Q: The latest version of Emily Post's Etiquette includes a brand new chapter on elder etiquette. What does that entail?

A: Things like how to talk to parents about handling money, driving, living on their own as they get older. These are delicate issues. And things parents can do to prepare others — talking to children about how siblings should handle their caregiving. How do you do that to make it fair among family members? These are all very awkward topics.

Q: And inheritance falls into that category?

A: There's not a good blueprint for handling inheritance. Talking to people who deal in estate planning can give you pointers, professional and legal advice. But it does get tricky because family members forget to communicate. I think that's the big problem.

Q: You've said how awkward this issue can be. What's the best way to start the conversation?

A: Every situation is different. Do some one-on-one talks first, perhaps among siblings, or the parents with each child. But it's also good to get everyone together whenever possible, to make sure everything's out on the table and everyone is on the same wavelength. Even if families don't live close to each other, you can do a video (phone) call on FaceTime or Skype, or at the very least do a conference phone call. It's really good to talk individually and as a group.

Q: For people who are starting to think about handing things down, is age or birth order important? Should the oldest child or grandchild have first choice, or be given the most valuable items?

A: No. That wouldn't be fair to everyone else. Now if everyone agrees to let the oldest one go first, then that's fine. But most professionals will advise to do some type of a draw. Let's say there are four siblings, they could draw names or numbers out of a hat. So the oldest might very well choose fourth.

Q: Is it OK to decline an item you've received if you know you won't use it?

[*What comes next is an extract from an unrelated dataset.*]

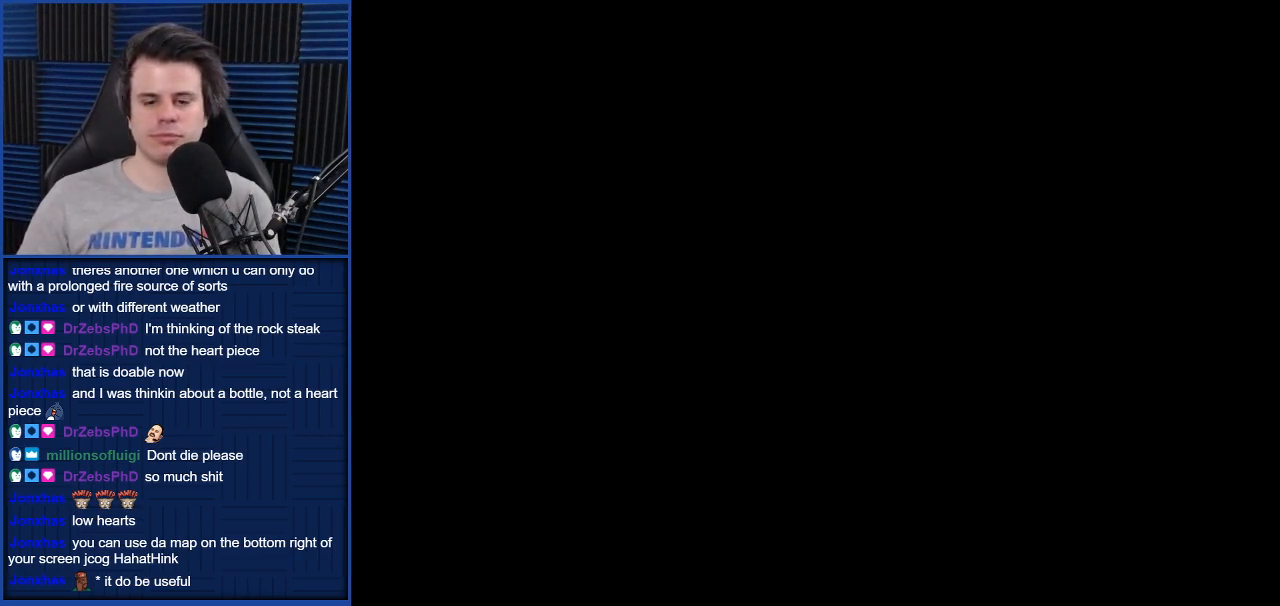
{"buttons": [], "left_stick": "center", "right_stick": "center", "events": [[67, "A", "down"], [167, "A", "up"], [234, "A", "down"], [267, "A", "up"], [367, "A", "down"], [434, "A", "up"]]}
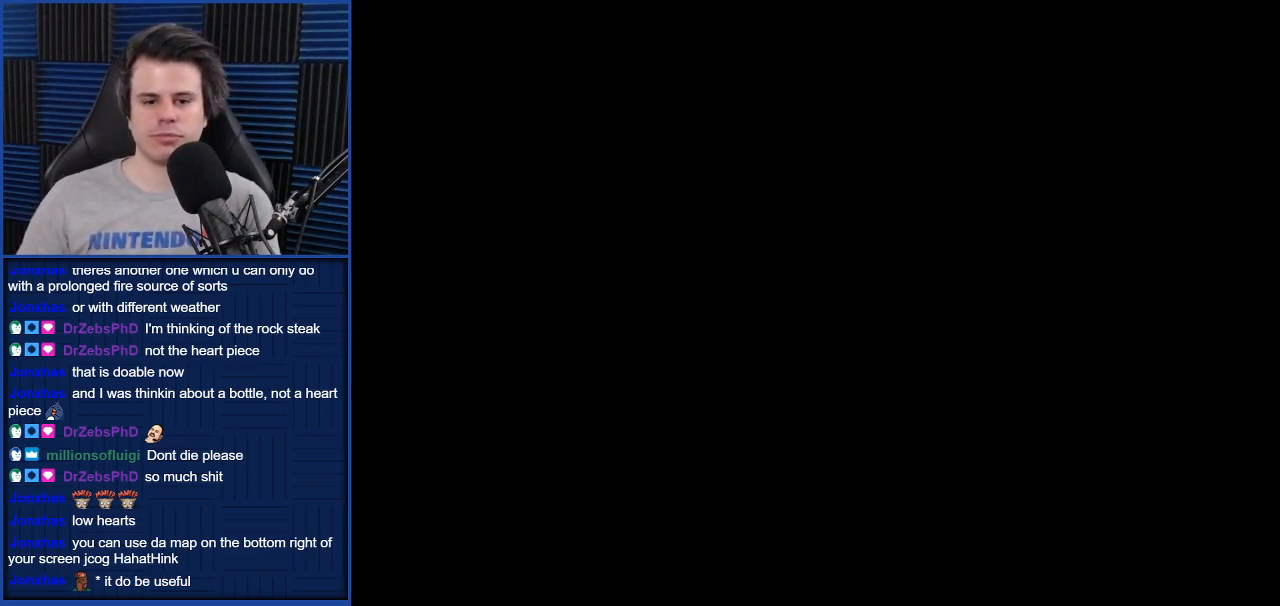
{"buttons": [], "left_stick": "center", "right_stick": "center", "events": []}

A: If the person has already died, you can certainly inform others in the family that it's not something you would use and you're not interested. It's tricky when the person is still alive and wants to give you something. The answer depends upon the relationship and whether it would hurt the person's feelings.

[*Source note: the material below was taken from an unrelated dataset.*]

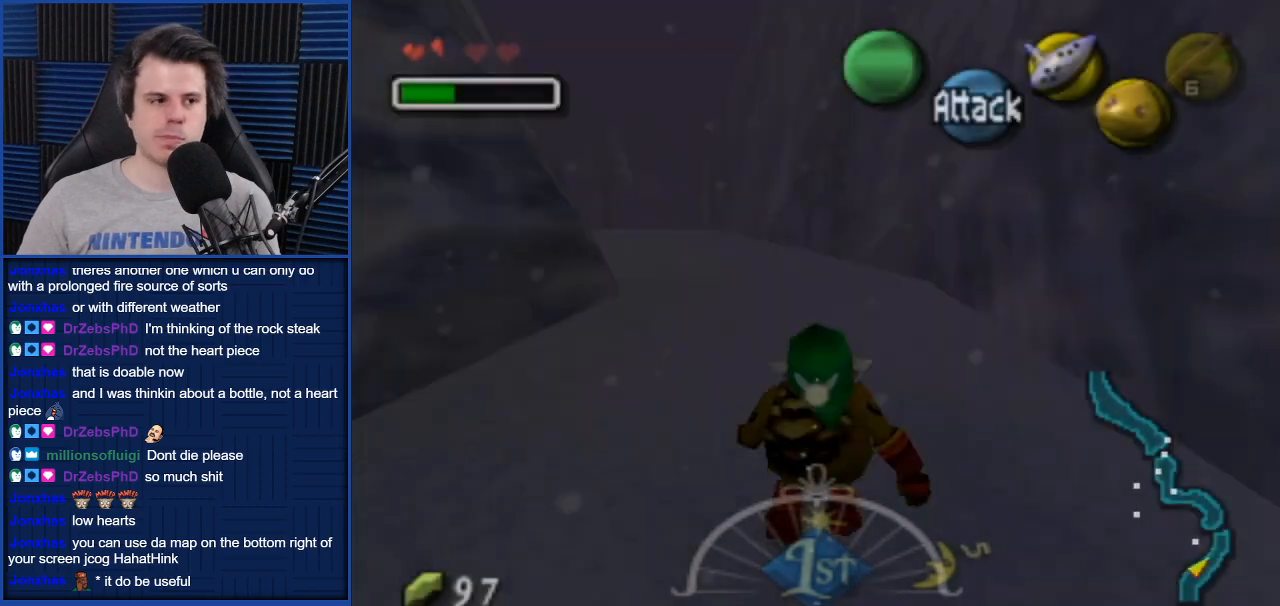
{"buttons": [], "left_stick": "up", "right_stick": "center", "events": [[334, "left_stick", "up"]]}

Q: Should siblings who have shouldered more of the caregiving load expect a healthier gift?

A: It can be a factor, as long as everyone agrees. The scale might be tipped toward one person. That works as long as the others aren't resentful.

Q: What if you've been given something you won't use? Can you give it to someone else? Sell it?

A: If it's a really special family heirloom and other family members would be crushed to have that sold, then I wouldn't do that. If it's just something that you know you can't use but someone else would really like to have it — if you're not going to upset everyone else — then you can give it to that person. Some people do sell items, and that's fine if it's not going to be upsetting to the family.

Q: If you have your eye on a certain item, is it rude to ask for it?

A: Generally, you don't ask. If you're really close you may say to a parent, for example, "If nobody else wants it, or you really don't know what you want to do with that great desk, then I'd love to have it." But again, only if it's not going to seem that you're being selfish or inconsiderate of other family members.

Q: When dividing up items, how do you balance monetary versus sentimental value?

A: It is really important to try to balance out the monetary value. You want to make it fair. Get a professional appraisal of jewelry, rare books, paintings or other valuable items before you decide how to divide them. Sentimental value is a little bit harder to gauge, but I think you can even it out. Everybody has their favorite sentimental things. Maybe there's enough to go around for every person, or maybe you have a drawing for them.

Q: So for the giver, being specific about your wishes can help avoid discord among family members.

A: Leaving specific directions is a really forward-thinking thing to do, and it's great when it works out like that. Not everybody plans ahead or wants to think about that. But the fewer question marks at the end, the better for everybody.

Austin O'Connor writes on lifestyle and entertainment topics for AARP Media.